Job item:
Render the entries below as a JSON list of strings with one string per line, skipping blank lines and leaving out the pictures.

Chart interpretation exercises
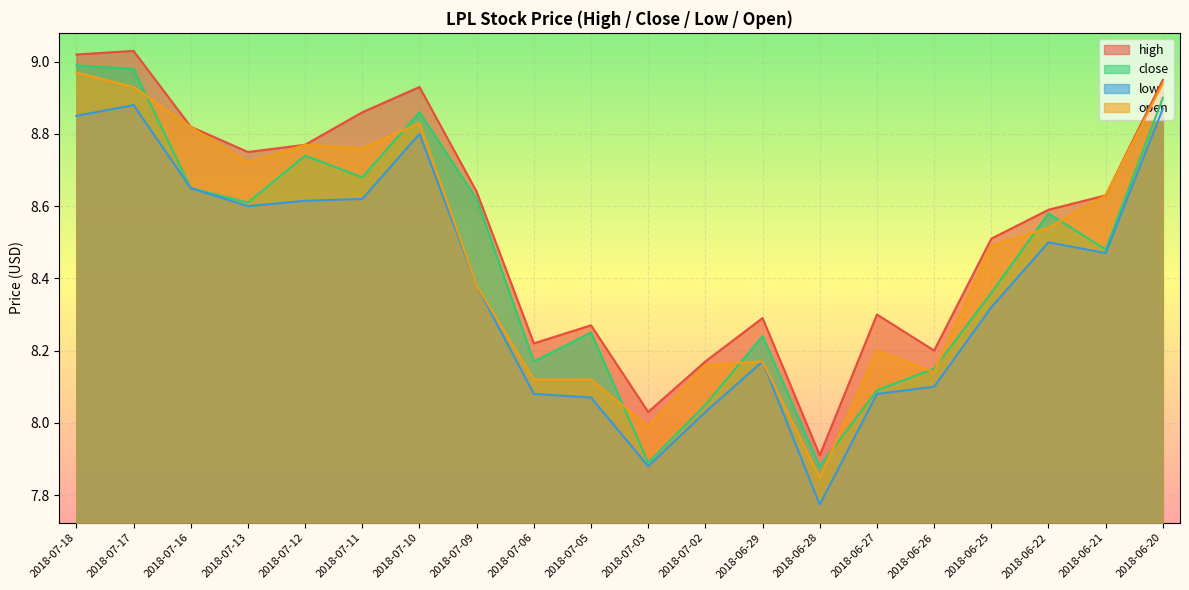

Between 2018-07-18 and 2018-07-09, which series saw the biggest shift?

open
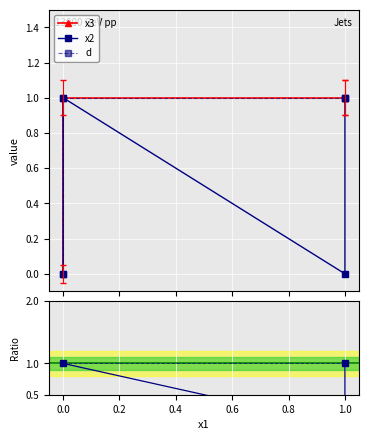

How many lines are shown in the chart?

3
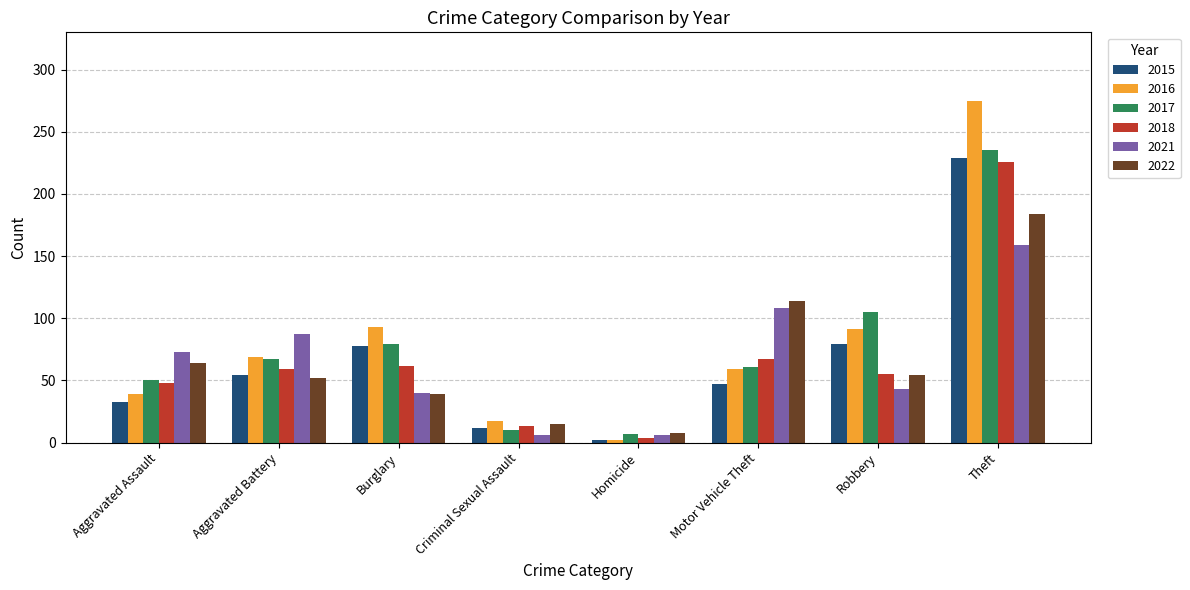

What is the sum of the 2015 values at Motor Vehicle Theft and Robbery?

126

Answer area:
[
  "Between 2018-07-18 and 2018-07-09, which series saw the biggest shift?",
  "open",
  "How many lines are shown in the chart?",
  "3",
  "What is the sum of the 2015 values at Motor Vehicle Theft and Robbery?",
  "126"
]